▶ _TRY IT_:
Render each line of text in the material below as a JSON array of strings, one string per line, with blank lines omitted. Leave the pictures out of the array.
####
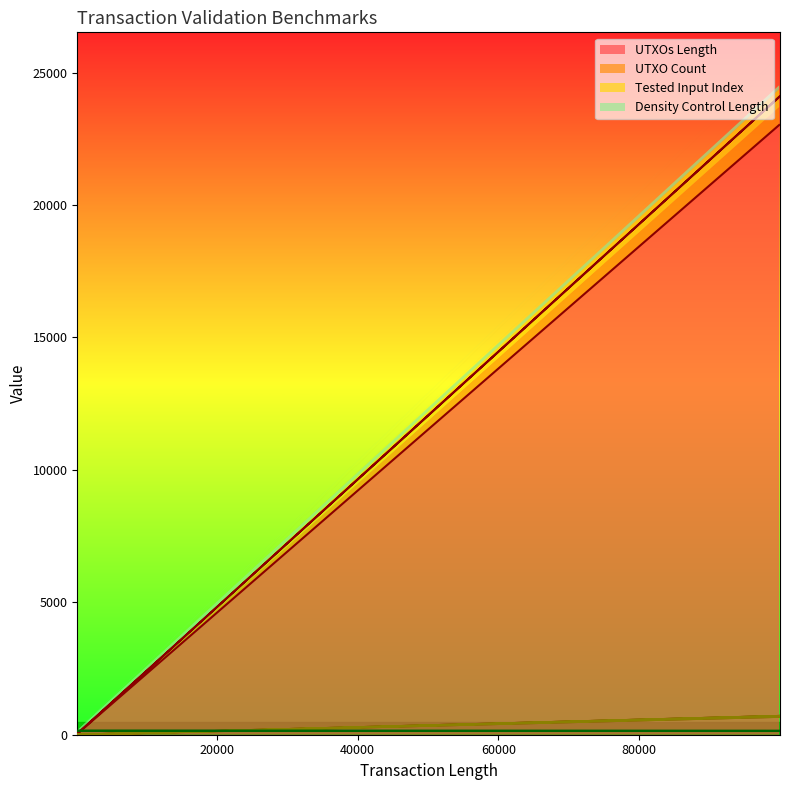

True or false: Tested Input Index and UTXO Count intersect in this chart.

False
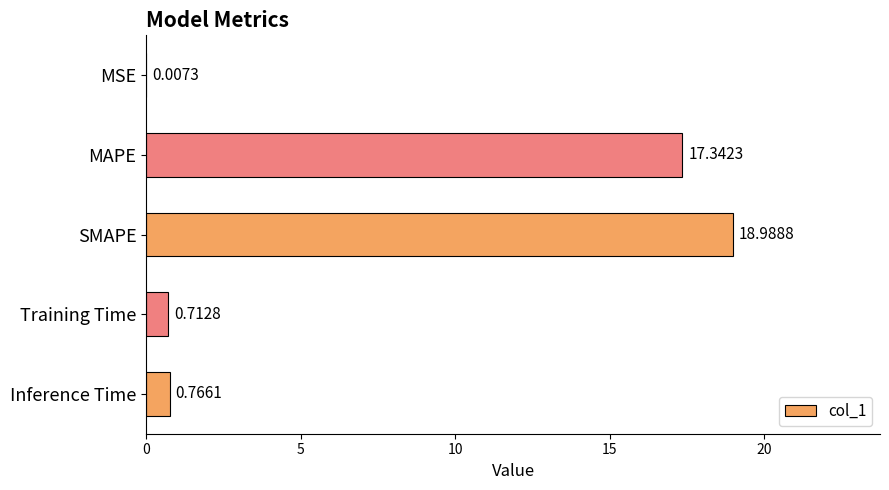

What is the sum of the values at MSE and MAPE?

17.3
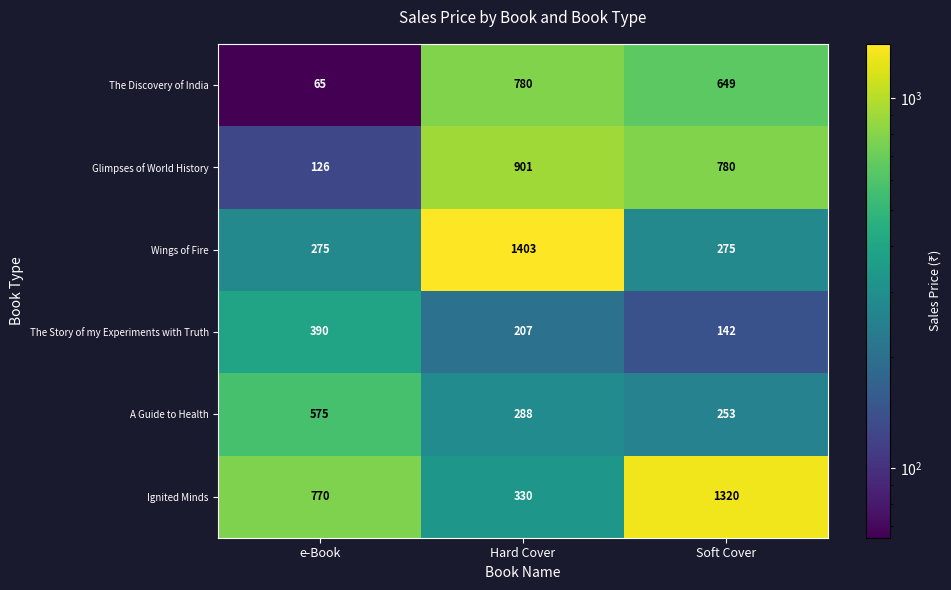

What is the smallest value displayed?

65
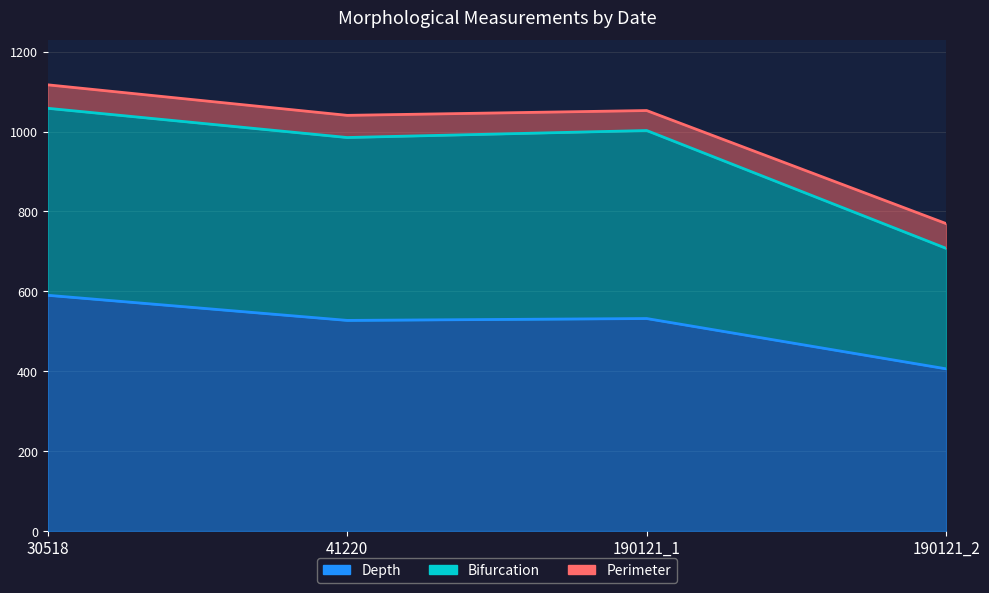

What is the difference between the second highest and second lowest values in the Depth series?

4.7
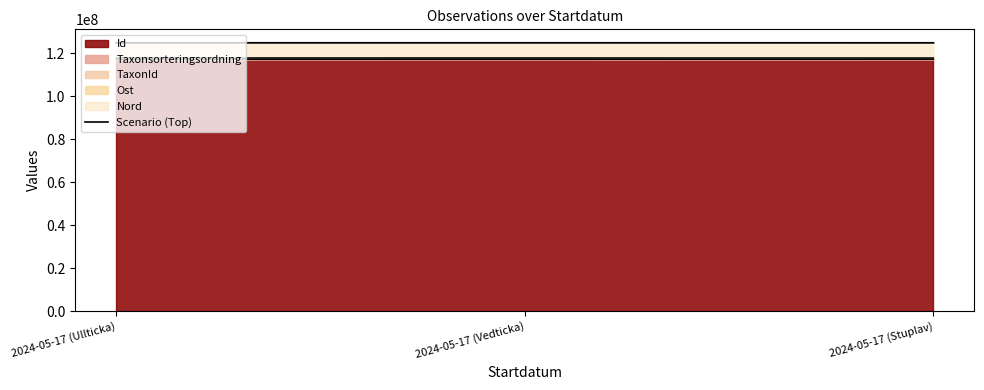

List the labels in order of value, smallest first.

2024-05-17 (Stuplav), 2024-05-17 (Ullticka), 2024-05-17 (Vedticka)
####
▶ _EXERCISE OUTPUT_:
[
  "True or false: Tested Input Index and UTXO Count intersect in this chart.",
  "False",
  "What is the sum of the values at MSE and MAPE?",
  "17.3",
  "What is the smallest value displayed?",
  "65",
  "What is the difference between the second highest and second lowest values in the Depth series?",
  "4.7",
  "List the labels in order of value, smallest first.",
  "2024-05-17 (Stuplav), 2024-05-17 (Ullticka), 2024-05-17 (Vedticka)"
]